» YOUR TASK
Copy the listing exactly, images excluded.
-- SUPPLIED RECORDS follows --
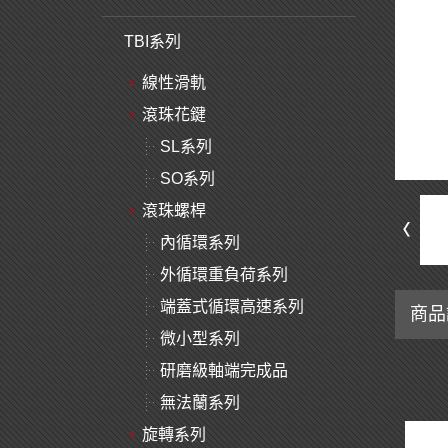
TBI系列
線性滑軌
滾珠花鍵
SL系列
SO系列
滾珠螺桿
內循環系列
外循環重負荷系列
端蓋式循環高速系列
商品
微小型系列
研磨級軸端完成品
無法蘭系列
旋轉系列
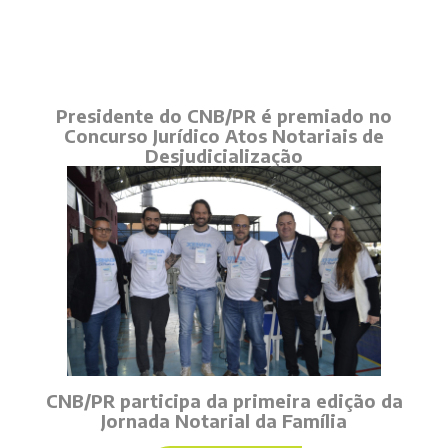
Presidente do CNB/PR é premiado no
Concurso Jurídico Atos Notariais de
Desjudicialização
CNB/PR participa da primeira edição da
Jornada Notarial da Família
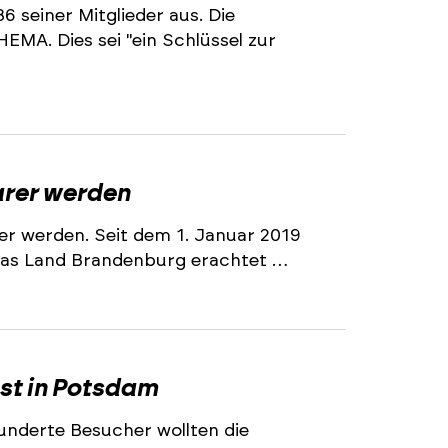
 seiner Mitglieder aus. Die
MA. Dies sei "ein Schlüssel zur
arer werden
rer werden. Seit dem 1. Januar 2019
. Das Land Brandenburg erachtet …
st in Potsdam
nderte Besucher wollten die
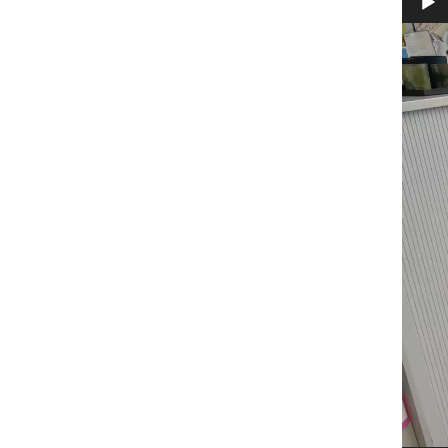
Video
Player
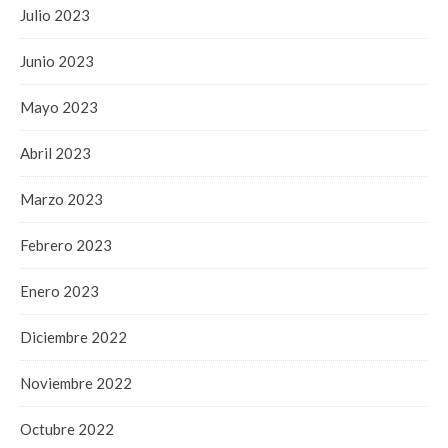
Julio 2023
Junio 2023
Mayo 2023
Abril 2023
Marzo 2023
Febrero 2023
Enero 2023
Diciembre 2022
Noviembre 2022
Octubre 2022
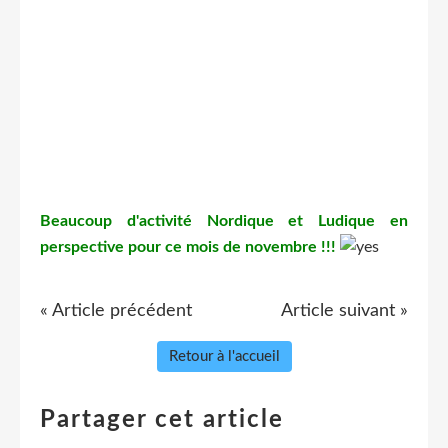
Beaucoup d'activité Nordique et Ludique en
perspective pour ce mois de novembre !!!
« Article précédent
Article suivant »
Retour à l'accueil
Partager cet article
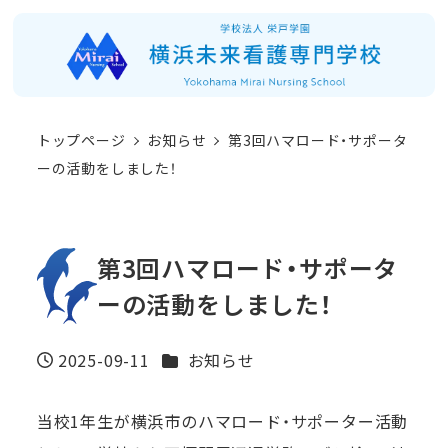
メ
イ
ン
コ
トップページ
お知らせ
第3回ハマロード・サポータ
ン
ーの活動をしました！
テ
ン
ツ
第3回ハマロード・サポータ
へ
ーの活動をしました！
移
動
カテゴリー
2025-09-11
お知らせ
投稿日
当校1年生が横浜市のハマロード・サポーター活動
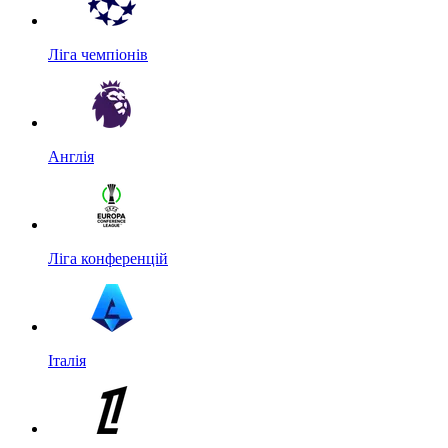
Ліга чемпіонів
Англія
Ліга конференцій
Італія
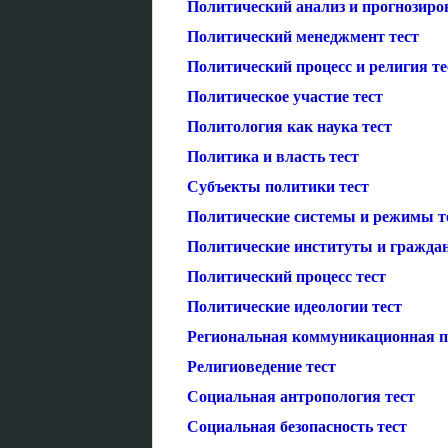
Политический анализ и прогнозиро
Политический менеджмент тест
Политический процесс и религия те
Политическое участие тест
Политология как наука тест
Политика и власть тест
Субъекты политики тест
Политические системы и режимы т
Политические институты и граждан
Политический процесс тест
Политические идеологии тест
Региональная коммуникационная п
Религиоведение тест
Социальная антропология тест
Социальная безопасность тест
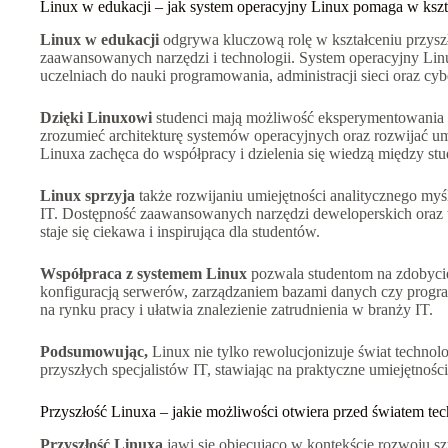
Linux w edukacji – jak system operacyjny Linux pomaga w kszta
Linux w edukacji
odgrywa kluczową rolę w kształceniu przyszł
zaawansowanych narzędzi i technologii. System operacyjny Li
uczelniach do nauki programowania, administracji sieci oraz cy
Dzięki Linuxowi
studenci mają możliwość eksperymentowania z
zrozumieć architekturę systemów operacyjnych oraz rozwijać um
Linuxa zachęca do współpracy i dzielenia się wiedzą między stu
Linux sprzyja
także rozwijaniu umiejętności analitycznego myś
IT. Dostępność zaawansowanych narzędzi deweloperskich oraz w
staje się ciekawa i inspirująca dla studentów.
Współpraca z systemem Linux
pozwala studentom na zdobyci
konfiguracją serwerów, zarządzaniem bazami danych czy prog
na rynku pracy i ułatwia znalezienie zatrudnienia w branży IT.
Podsumowując,
Linux nie tylko rewolucjonizuje świat technolo
przyszłych specjalistów IT, stawiając na praktyczne umiejętności
Przyszłość Linuxa – jakie możliwości otwiera przed światem tec
Przyszłość Linuxa
jawi się obiecująco w kontekście rozwoju sz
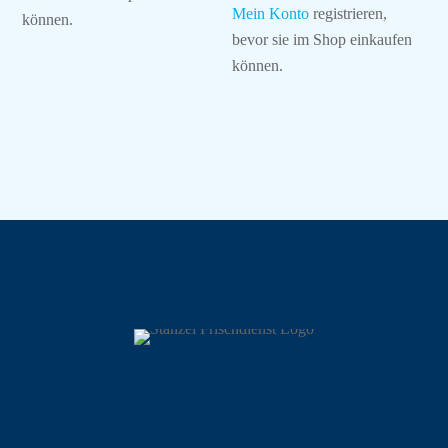
Mein Konto
registrieren,
können.
bevor sie im Shop einkaufen
können.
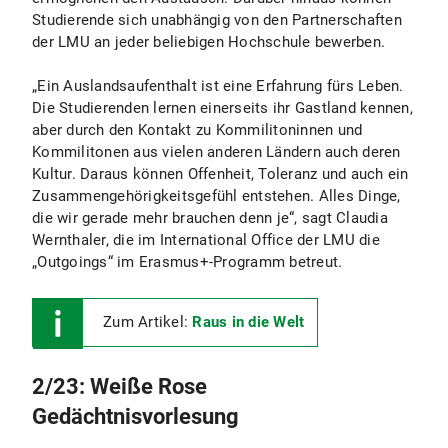
Studierende sich unabhängig von den Partnerschaften
der LMU an jeder beliebigen Hochschule bewerben.
„Ein Auslandsaufenthalt ist eine Erfahrung fürs Leben.
Die Studierenden lernen einerseits ihr Gastland kennen,
aber durch den Kontakt zu Kommilitoninnen und
Kommilitonen aus vielen anderen Ländern auch deren
Kultur. Daraus können Offenheit, Toleranz und auch ein
Zusammengehörigkeitsgefühl entstehen. Alles Dinge,
die wir gerade mehr brauchen denn je“, sagt Claudia
Wernthaler, die im International Office der LMU die
„Outgoings“ im Erasmus+-Programm betreut.
Zum Artikel:
Raus in die Welt
2/23: Weiße Rose
Gedächtnisvorlesung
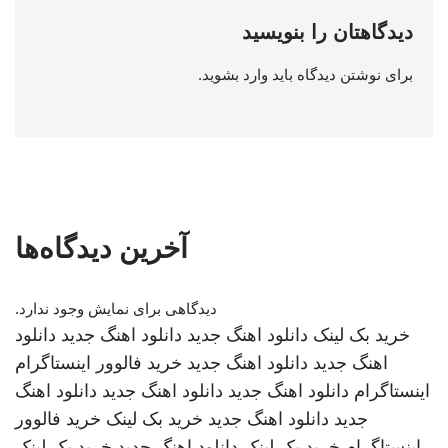
دیدگاهتان را بنویسید
برای نوشتن دیدگاه باید
وارد بشوید
.
آخرین دیدگاه‌ها
دیدگاهی برای نمایش وجود ندارد.
خرید بک لینک
دانلود اهنگ جدید
دانلود اهنگ جدید
دانلود
اهنگ جدید
دانلود اهنگ جدید
خرید فالوور اینستاگرام
اینستاگرام
دانلود اهنگ جدید
دانلود اهنگ جدید
دانلود اهنگ
جدید
دانلود اهنگ جدید
خرید بک لینک
خرید فالوور
اینستاگرام
خرید بک لینک
دانلود اهنگ جدید
خرید بک لینک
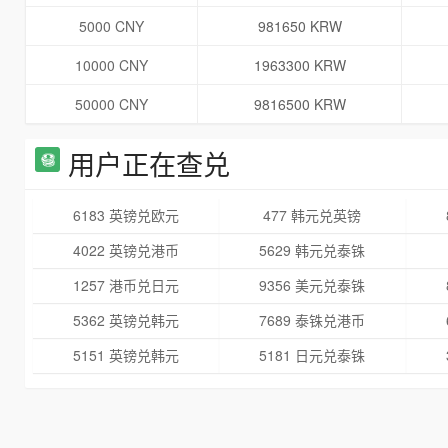
5000 CNY
981650 KRW
10000 CNY
1963300 KRW
50000 CNY
9816500 KRW
用户正在查兑
6183 英镑兑欧元
477 韩元兑英镑
4022 英镑兑港币
5629 韩元兑泰铢
1257 港币兑日元
9356 美元兑泰铢
5362 英镑兑韩元
7689 泰铢兑港币
5151 英镑兑韩元
5181 日元兑泰铢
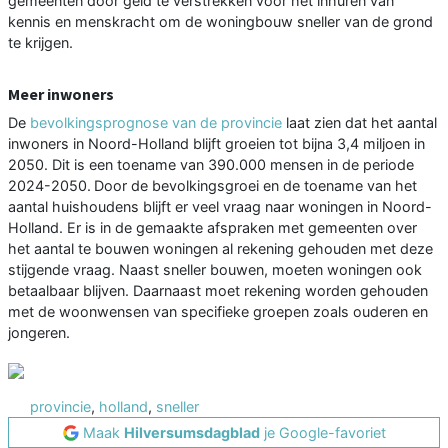
gemeenten door geld te verstrekken voor het inhuren van
kennis en menskracht om de woningbouw sneller van de grond
te krijgen.
Meer inwoners
De
bevolkingsprognose van de provincie
laat zien dat het aantal
inwoners in Noord-Holland blijft groeien tot bijna 3,4 miljoen in
2050. Dit is een toename van 390.000 mensen in de periode
2024-2050. Door de bevolkingsgroei en de toename van het
aantal huishoudens blijft er veel vraag naar woningen in Noord-
Holland. Er is in de gemaakte afspraken met gemeenten over
het aantal te bouwen woningen al rekening gehouden met deze
stijgende vraag. Naast sneller bouwen, moeten woningen ook
betaalbaar blijven. Daarnaast moet rekening worden gehouden
met de woonwensen van specifieke groepen zoals ouderen en
jongeren.
provincie
,
holland
,
sneller
Maak
Hilversumsdagblad
je Google-favoriet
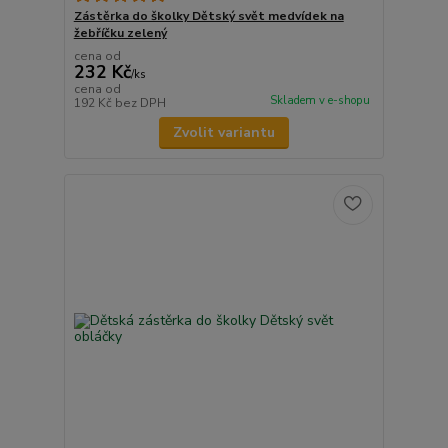
Zástěrka do školky Dětský svět medvídek na
žebříčku zelený
cena od
232 Kč
/
ks
cena od
Skladem v e-shopu
192 Kč
bez DPH
Zvolit variantu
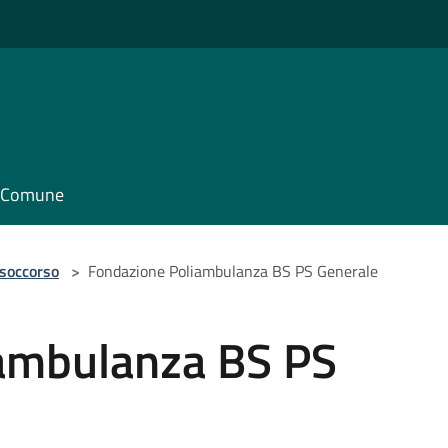
il Comune
 soccorso
>
Fondazione Poliambulanza BS PS Generale
ambulanza BS PS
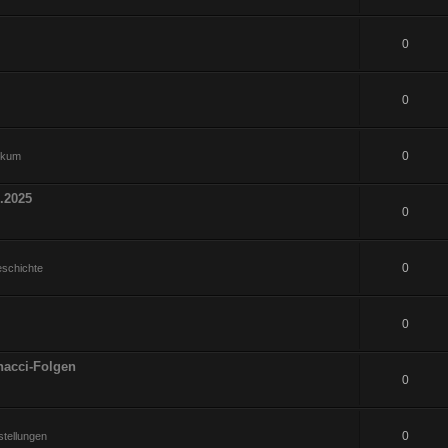
0
0
0
hikum
.2025
0
0
eschichte
0
nacci-Folgen
0
0
tellungen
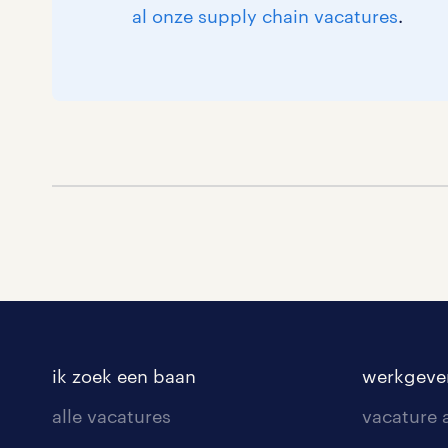
al onze supply chain vacatures
.
ik zoek een baan
werkgeve
alle vacatures
vacature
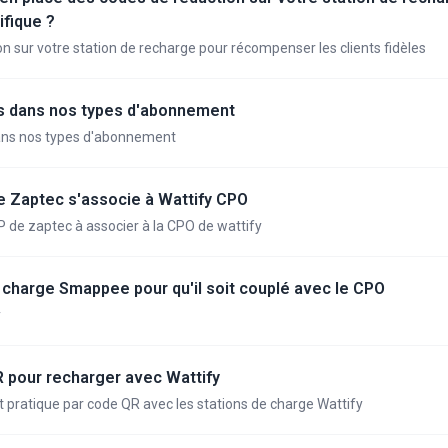
ifique ?
n sur votre station de recharge pour récompenser les clients fidèles
es dans nos types d'abonnement
dans nos types d'abonnement
e Zaptec s'associe à Wattify CPO
 de zaptec à associer à la CPO de wattify
e charge Smappee pour qu'il soit couplé avec le CPO
y
QR pour recharger avec Wattify
 pratique par code QR avec les stations de charge Wattify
-- SUPPLIED RECORDS concluded --
» ANSWER TO THE EXERCISE
TBI系列
線性滑軌
滾珠花鍵
SL系列
SO系列
滾珠螺桿
內循環系列
外循環重負荷系列
端蓋式循環高速系列
商品
微小型系列
研磨級軸端完成品
無法蘭系列
旋轉系列
Presidente do CNB/PR é premiado no
Concurso Jurídico Atos Notariais de
Desjudicialização
CNB/PR participa da primeira edição da
Jornada Notarial da Família
 seiner Mitglieder aus. Die
MA. Dies sei "ein Schlüssel zur
arer werden
rer werden. Seit dem 1. Januar 2019
. Das Land Brandenburg erachtet …
st in Potsdam
nderte Besucher wollten die
Video
Player
Julio 2023
Junio 2023
Mayo 2023
Abril 2023
Marzo 2023
Febrero 2023
Enero 2023
Diciembre 2022
Noviembre 2022
Octubre 2022
Beaucoup d'activité Nordique et Ludique en
perspective pour ce mois de novembre !!!
« Article précédent
Article suivant »
Retour à l'accueil
Partager cet article
メ
イ
ン
コ
トップページ
お知らせ
第3回ハマロード・サポータ
ン
ーの活動をしました！
テ
ン
ツ
第3回ハマロード・サポータ
へ
ーの活動をしました！
移
動
カテゴリー
2025-09-11
お知らせ
投稿日
当校1年生が横浜市のハマロード・サポーター活動
Ліга чемпіонів
Англія
Ліга конференцій
Італія
Политический анализ и прогнозиро
Политический менеджмент тест
Политический процесс и религия те
Политическое участие тест
Политология как наука тест
Политика и власть тест
Субъекты политики тест
Политические системы и режимы т
Политические институты и граждан
Политический процесс тест
Политические идеологии тест
Региональная коммуникационная п
Религиоведение тест
Социальная антропология тест
Социальная безопасность тест
Linux w edukacji – jak system operacyjny Linux pomaga w kszta
Linux w edukacji
odgrywa kluczową rolę w kształceniu przyszł
zaawansowanych narzędzi i technologii. System operacyjny Li
uczelniach do nauki programowania, administracji sieci oraz cy
Dzięki Linuxowi
studenci mają możliwość eksperymentowania z
zrozumieć architekturę systemów operacyjnych oraz rozwijać um
Linuxa zachęca do współpracy i dzielenia się wiedzą między stu
Linux sprzyja
także rozwijaniu umiejętności analitycznego myś
IT. Dostępność zaawansowanych narzędzi deweloperskich oraz w
staje się ciekawa i inspirująca dla studentów.
Współpraca z systemem Linux
pozwala studentom na zdobyci
konfiguracją serwerów, zarządzaniem bazami danych czy prog
na rynku pracy i ułatwia znalezienie zatrudnienia w branży IT.
Podsumowując,
Linux nie tylko rewolucjonizuje świat technolo
przyszłych specjalistów IT, stawiając na praktyczne umiejętności
Przyszłość Linuxa – jakie możliwości otwiera przed światem tec
Przyszłość Linuxa
jawi się obiecująco w kontekście rozwoju sz
Mein Konto
registrieren,
können.
bevor sie im Shop einkaufen
können.
Studierende sich unabhängig von den Partnerschaften
der LMU an jeder beliebigen Hochschule bewerben.
„Ein Auslandsaufenthalt ist eine Erfahrung fürs Leben.
Die Studierenden lernen einerseits ihr Gastland kennen,
aber durch den Kontakt zu Kommilitoninnen und
Kommilitonen aus vielen anderen Ländern auch deren
Kultur. Daraus können Offenheit, Toleranz und auch ein
Zusammengehörigkeitsgefühl entstehen. Alles Dinge,
die wir gerade mehr brauchen denn je“, sagt Claudia
Wernthaler, die im International Office der LMU die
„Outgoings“ im Erasmus+-Programm betreut.
Zum Artikel:
Raus in die Welt
2/23: Weiße Rose
Gedächtnisvorlesung
دیدگاهتان را بنویسید
برای نوشتن دیدگاه باید
وارد بشوید
.
آخرین دیدگاه‌ها
دیدگاهی برای نمایش وجود ندارد.
خرید بک لینک
دانلود اهنگ جدید
دانلود اهنگ جدید
دانلود
اهنگ جدید
دانلود اهنگ جدید
خرید فالوور اینستاگرام
اینستاگرام
دانلود اهنگ جدید
دانلود اهنگ جدید
دانلود اهنگ
جدید
دانلود اهنگ جدید
خرید بک لینک
خرید فالوور
اینستاگرام
خرید بک لینک
دانلود اهنگ جدید
خرید بک لینک
5000 CNY
981650 KRW
10000 CNY
1963300 KRW
50000 CNY
9816500 KRW
用户正在查兑
6183 英镑兑欧元
477 韩元兑英镑
4022 英镑兑港币
5629 韩元兑泰铢
1257 港币兑日元
9356 美元兑泰铢
5362 英镑兑韩元
7689 泰铢兑港币
5151 英镑兑韩元
5181 日元兑泰铢
gemeenten door geld te verstrekken voor het inhuren van
kennis en menskracht om de woningbouw sneller van de grond
te krijgen.
Meer inwoners
De
bevolkingsprognose van de provincie
laat zien dat het aantal
inwoners in Noord-Holland blijft groeien tot bijna 3,4 miljoen in
2050. Dit is een toename van 390.000 mensen in de periode
2024-2050. Door de bevolkingsgroei en de toename van het
aantal huishoudens blijft er veel vraag naar woningen in Noord-
Holland. Er is in de gemaakte afspraken met gemeenten over
het aantal te bouwen woningen al rekening gehouden met deze
stijgende vraag. Naast sneller bouwen, moeten woningen ook
betaalbaar blijven. Daarnaast moet rekening worden gehouden
met de woonwensen van specifieke groepen zoals ouderen en
jongeren.
provincie
,
holland
,
sneller
Maak
Hilversumsdagblad
je Google-favoriet
Zástěrka do školky Dětský svět medvídek na
žebříčku zelený
cena od
232 Kč
/
ks
cena od
Skladem v e-shopu
192 Kč
bez DPH
Zvolit variantu
il Comune
 soccorso
>
Fondazione Poliambulanza BS PS Generale
ambulanza BS PS
0
0
0
hikum
.2025
0
0
eschichte
0
nacci-Folgen
0
0
tellungen
al onze supply chain vacatures
.
ik zoek een baan
werkgeve
alle vacatures
vacature
ifique ?
n sur votre station de recharge pour récompenser les clients fidèles
es dans nos types d'abonnement
dans nos types d'abonnement
e Zaptec s'associe à Wattify CPO
 de zaptec à associer à la CPO de wattify
e charge Smappee pour qu'il soit couplé avec le CPO
y
QR pour recharger avec Wattify
 pratique par code QR avec les stations de charge Wattify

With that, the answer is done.